Communiqué d'infirmières Asalée du secteur de Dijon du 14 mars 2026 :Bonjour,
Nous souhaitons attirer votre attention sur une situation critique concernant les infirmières et infirmiers du dispositif national ASALEE, dont nous faisons partie sur le secteur de Dijon et plus largement du département.
Depuis février 2026, nous ne percevons plus notre salaire.
Le dernier versement a eu lieu fin janvier.
Cette situation fait suite au blocage des subventions par la CNAM, qui empêche aujourd’hui l’association ASALEE de fonctionner normalement et de rémunérer ses équipes.
Et pourtant, nous continuons à travailler.
Chaque jour, nous assurons le suivi de nos patients, la prévention, l’éducation thérapeutique, des examens médicaux (électrocardiogrammes, spirométries) ainsi qu’un accompagnement de proximité essentiel.

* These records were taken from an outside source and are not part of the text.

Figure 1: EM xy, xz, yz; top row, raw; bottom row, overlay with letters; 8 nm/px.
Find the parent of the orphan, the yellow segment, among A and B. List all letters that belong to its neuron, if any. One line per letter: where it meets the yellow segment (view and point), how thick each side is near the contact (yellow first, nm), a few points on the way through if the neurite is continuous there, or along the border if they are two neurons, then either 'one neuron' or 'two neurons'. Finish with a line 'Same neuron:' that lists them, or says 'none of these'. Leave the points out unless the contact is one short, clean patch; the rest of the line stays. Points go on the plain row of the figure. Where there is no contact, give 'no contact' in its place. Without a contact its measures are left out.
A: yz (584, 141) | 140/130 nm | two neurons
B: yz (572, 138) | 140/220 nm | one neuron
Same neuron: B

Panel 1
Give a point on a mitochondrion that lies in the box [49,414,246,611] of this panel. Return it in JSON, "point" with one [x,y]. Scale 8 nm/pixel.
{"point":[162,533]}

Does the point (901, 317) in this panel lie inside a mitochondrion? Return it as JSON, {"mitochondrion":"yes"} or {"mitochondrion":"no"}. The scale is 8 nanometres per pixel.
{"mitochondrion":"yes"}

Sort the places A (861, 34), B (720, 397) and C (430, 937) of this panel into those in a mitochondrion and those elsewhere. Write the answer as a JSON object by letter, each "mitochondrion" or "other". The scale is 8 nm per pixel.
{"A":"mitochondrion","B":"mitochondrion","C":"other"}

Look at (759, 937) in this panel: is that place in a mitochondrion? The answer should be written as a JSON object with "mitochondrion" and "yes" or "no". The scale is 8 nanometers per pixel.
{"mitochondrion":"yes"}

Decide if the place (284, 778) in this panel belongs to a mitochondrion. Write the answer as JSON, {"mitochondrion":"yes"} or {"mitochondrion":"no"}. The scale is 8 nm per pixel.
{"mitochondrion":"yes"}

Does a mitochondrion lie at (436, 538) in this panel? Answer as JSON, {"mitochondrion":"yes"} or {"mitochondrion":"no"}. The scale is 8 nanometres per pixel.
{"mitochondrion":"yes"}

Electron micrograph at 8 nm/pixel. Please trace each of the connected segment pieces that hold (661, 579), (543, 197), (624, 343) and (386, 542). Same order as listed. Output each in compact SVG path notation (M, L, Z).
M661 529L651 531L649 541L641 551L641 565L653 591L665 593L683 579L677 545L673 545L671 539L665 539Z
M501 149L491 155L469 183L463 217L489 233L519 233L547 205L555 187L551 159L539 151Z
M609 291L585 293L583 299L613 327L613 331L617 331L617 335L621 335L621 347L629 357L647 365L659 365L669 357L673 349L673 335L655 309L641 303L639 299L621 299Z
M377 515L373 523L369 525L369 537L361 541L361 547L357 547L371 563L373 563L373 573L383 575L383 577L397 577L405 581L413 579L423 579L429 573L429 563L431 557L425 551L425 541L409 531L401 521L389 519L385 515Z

Nous travaillons en étroite collaboration avec les médecins généralistes pour maintenir le suivi de patients chroniques, fragiles ou vulnérables.
Au niveau national, ce sont 2 049 infirmières et infirmiers et 9 562 médecins qui sont concernés par cette crise.
Derrière ces chiffres, il y a des familles, des enfants, des foyers déjà fragilisés par le coût de la vie… mais aussi des milliers de patients qui risquent de se retrouver sans suivi si ASALEE disparaît.
Notre présidence est pleinement mobilisée et met tout en œuvre pour défendre les équipes, les patients et l’avenir du dispositif.
Mais la situation reste critique, et l’urgence est réelle.
En France, en 2026, des soignants continuent de travailler sans salaire pour éviter que des patients chroniques ne soient abandonnés.
Nous espérons que cette alerte pourra être portée à la connaissance du public et attirer l’attention sur un enjeu majeur de santé publique, de soins de proximité et de dignité des soignants.
Nous restons disponibles pour fournir des éléments complémentaires ou faciliter un témoignage.